Moniker, your post on the origins of current anti Semitism has some very questionable elements. The prominent one is:
Why do you prefer the claim of the Palestinians to the land, which are exactly the same as those Israel's claim is based on --
(1) that it was their land from biblical times, and
(2) that it was promised to them in the interwar years by British governments?
It was first promised to Zionists yes Zionists, and that is not a dirty word by Arthur Balfour. Zionism arose in response to growing anti-Semitism in the old empires of the modern age, in Imperial Russia and Austria Hungary in particular but also in Imperial Germany and even in America, where the Jewish experience was not exactly a bed of roses, 'land of the free' rhetoric notwithstanding, and its aim was to stop trying to blend in and just leave, or 'go away' if you will. Oh the ironies of history.

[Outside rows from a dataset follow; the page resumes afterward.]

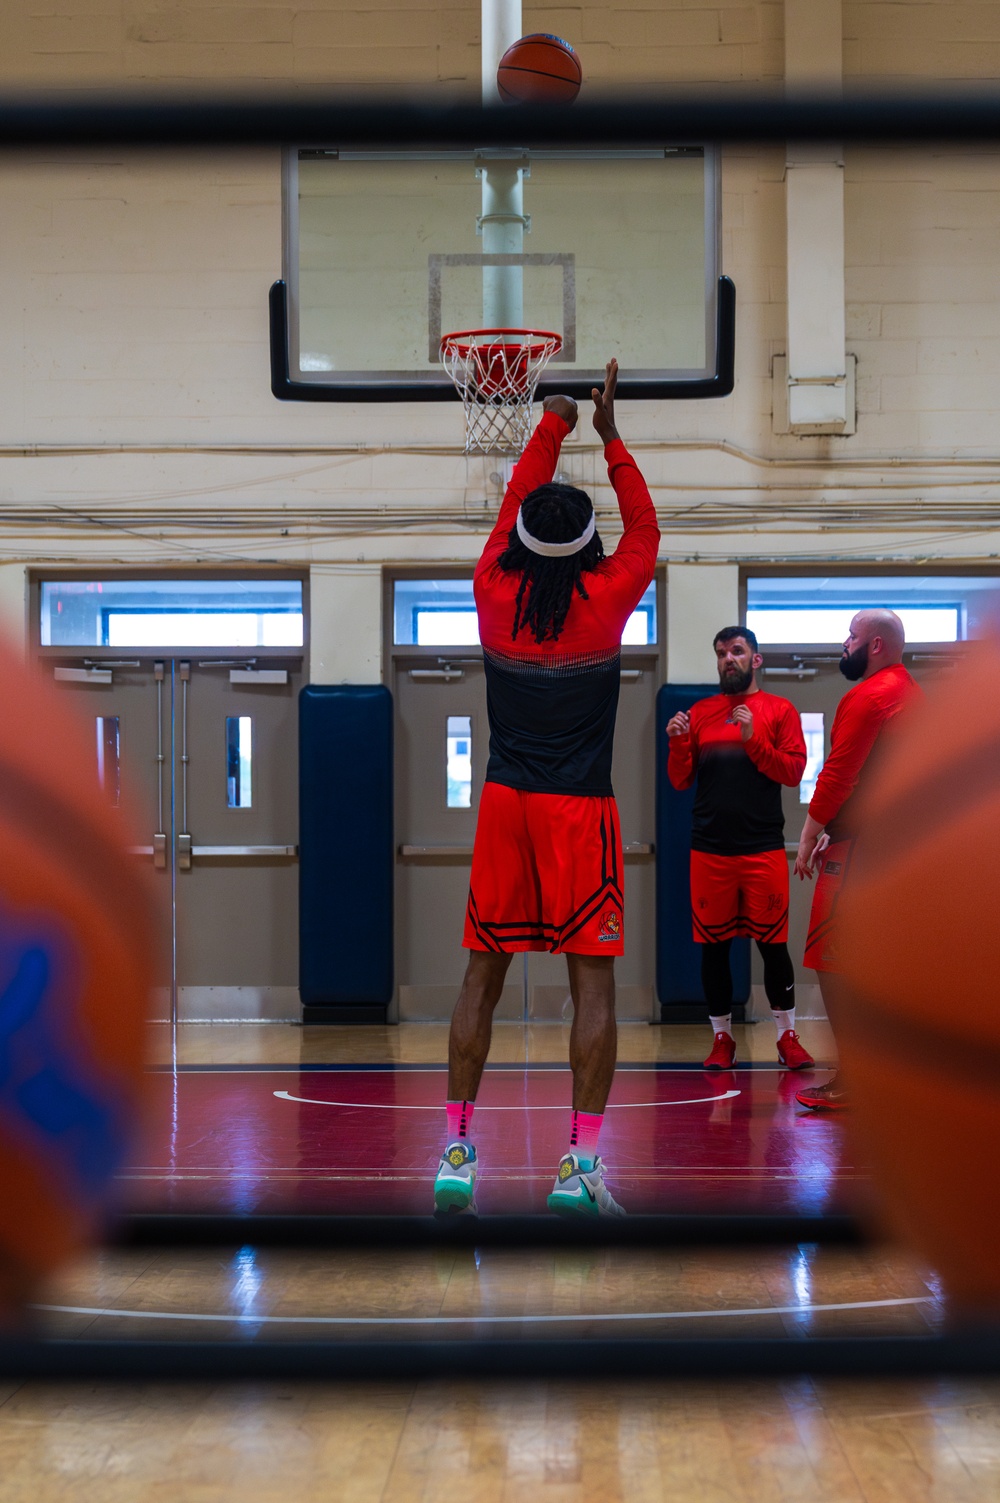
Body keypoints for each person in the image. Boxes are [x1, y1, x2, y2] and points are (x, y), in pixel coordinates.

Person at [433, 360, 660, 1218]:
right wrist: (611, 436)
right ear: (583, 548)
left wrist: (553, 422)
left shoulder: (493, 589)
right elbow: (644, 526)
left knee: (478, 981)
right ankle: (580, 1164)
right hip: (579, 813)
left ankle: (457, 1152)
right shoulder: (606, 598)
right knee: (592, 989)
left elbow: (513, 501)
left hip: (504, 808)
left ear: (523, 539)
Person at [666, 627, 813, 1070]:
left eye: (736, 651)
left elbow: (792, 771)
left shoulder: (780, 710)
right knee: (714, 947)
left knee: (773, 945)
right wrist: (676, 742)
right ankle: (722, 1040)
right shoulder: (702, 712)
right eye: (720, 653)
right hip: (710, 850)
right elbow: (680, 779)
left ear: (756, 659)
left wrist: (753, 739)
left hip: (762, 847)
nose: (727, 659)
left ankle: (787, 1037)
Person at [793, 609, 922, 1110]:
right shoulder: (910, 691)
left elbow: (838, 773)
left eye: (850, 636)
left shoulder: (870, 694)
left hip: (866, 851)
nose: (842, 644)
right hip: (889, 845)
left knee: (831, 959)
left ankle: (857, 1077)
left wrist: (808, 835)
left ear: (874, 645)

Another irony of course is that Britain was in a position in 1917 to promise the land to anyone. This is something British people sometimes tend to overlook. The disingenuousness of successive British governments in the interwar years, making promises, concealing promises, making secret assurances, taking sides willy nilly as occasion demanded, contributed immeasurably to the brewing conflict. It is really irresponsible for citizens of great world powers to shun complexity and seek the comfort of living lives untroubled by the foreign interference of their own governments, and to jump to conclusions based on the largest headlines with the shortest words.
British interest in a Jewish state arose from wartime exigencies:
Desire to appeal to Jews living in America, Germany, Austria Hungary, and Russia (esp Russian revolutionaries who were Jewish) and perhaps have a proBritish and anti Hun impact on public opinion;
Desire to establish control of an area close to the Ottoman Empire whose demise was not a foregone conclusion at the time of the Declaration;
Desire to maintain control of Suez, important for British India and the far east, and keep France out of the Levant and away from oil as much as possible.
Oil -- control of the Arab middle east (via postwar British League of Nations mandates) and access of British commercial interests to oil was a given in the British Imperial mind. Palestine had a pipeline terminal.
Coyoacan the Balfour Declaration had the effect of encouraging Jews to up sticks and move to Palestine, and why not? It was always assumed and stated explicitly by Lloyd George that the wishes of the majority would be observed when the time came to grant statehood and decide the character of the state. Such is democracy after all, and a similar principle had guided the establishment of the state of Northern Ireland a large enough population to facilitate an economy, but a Unionist majority guaranteed.
Hence the so called invasion of Palestine by 'Zionists' from 1917 on, the majority of whom after 1945 were Jewish survivors of the Holocaust who were still facing pogroms and hatred all over Europe, and later Jews leaving their homes in the middle east where they found themselves unwelcome, and the former Soviet Union.